**Document section:**
###
Cour Municipale de Montréal
Section des agents de stationnement – Parking stickers falling out – Statements of offence withdrawn
Many citizens contacted us to complain of similar situations. They had a valid sticker allowing them to park in a specific SRRR zone (street parking reserved for residents) but had, nonetheless, received a Statement of offence. Unfortunately, their stickers had fallen from their vehicles.
Despite the evidence they had submitted in support of their non-guilty plea, their files were sent by the Municipal Court administration to be heard before a judge: they would, therefore, have to go to the Court to present their arguments.
They found it unfair to be submitted to this constraining procedure for Statements of offence which were clearly not justified. They asked our office to look into the matter and see how these statements could be cancelled, without them having to go to Court.
Our investigation confirmed that many SRRR stickers sold to citizens, in 2015, were defective and detaching from the vehicles. As a result, many Statements of offence were issued to citizens parked in their SRRR zones, most of them for being parked there “without a sticker”.
When the SPVM was made aware of this problem, it acted quickly to stop the issuance of new statements, in similar circumstances. The Municipal Court was also informed of the situation.
In the case of Statements of offence issued for having parked in a SRRR zone “without a sticker”: if the citizen provided evidence that he held a valid sticker on the date of the offence, the file was closed at the stage of administrative review.
In the case of our plaintiffs, however, their explanations had not been retained and their files had not been closed.
We noted that, in these instances, the offence was different: it did not refer to parking “without a sticker” but rather “with an expired or revoked permit”.
As it turned out, these citizens had stuck their new sticker on their vehicle without removing the old one. When the new sticker got detached, therefore, the expired sticker was the one that showed.
###
**Action item A:** From the parking sticker account, extract the passage starting at "Our investigation confirmed" and ending at "of the situation.".
###
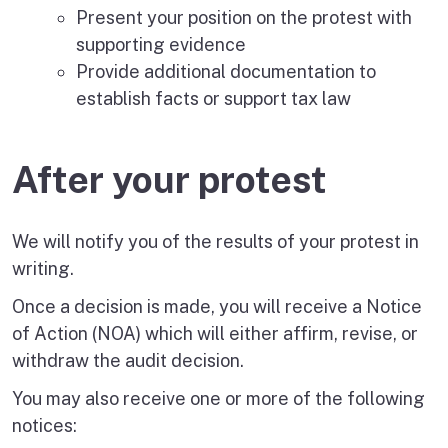
Present your position on the protest with
supporting evidence
Provide additional documentation to
establish facts or support tax law
After your protest
We will notify you of the results of your protest in
writing.
Once a decision is made, you will receive a Notice
of Action (NOA) which will either affirm, revise, or
withdraw the audit decision.
You may also receive one or more of the following
notices:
###
**Action item B:** Pick out each line of the rows that contains the word "decision".

**Exercise output A:**
Our investigation confirmed that many SRRR stickers sold to citizens, in 2015, were defective and detaching from the vehicles. As a result, many Statements of offence were issued to citizens parked in their SRRR zones, most of them for being parked there “without a sticker”.
When the SPVM was made aware of this problem, it acted quickly to stop the issuance of new statements, in similar circumstances. The Municipal Court was also informed of the situation.

**Exercise output B:**
Once a decision is made, you will receive a Notice
withdraw the audit decision.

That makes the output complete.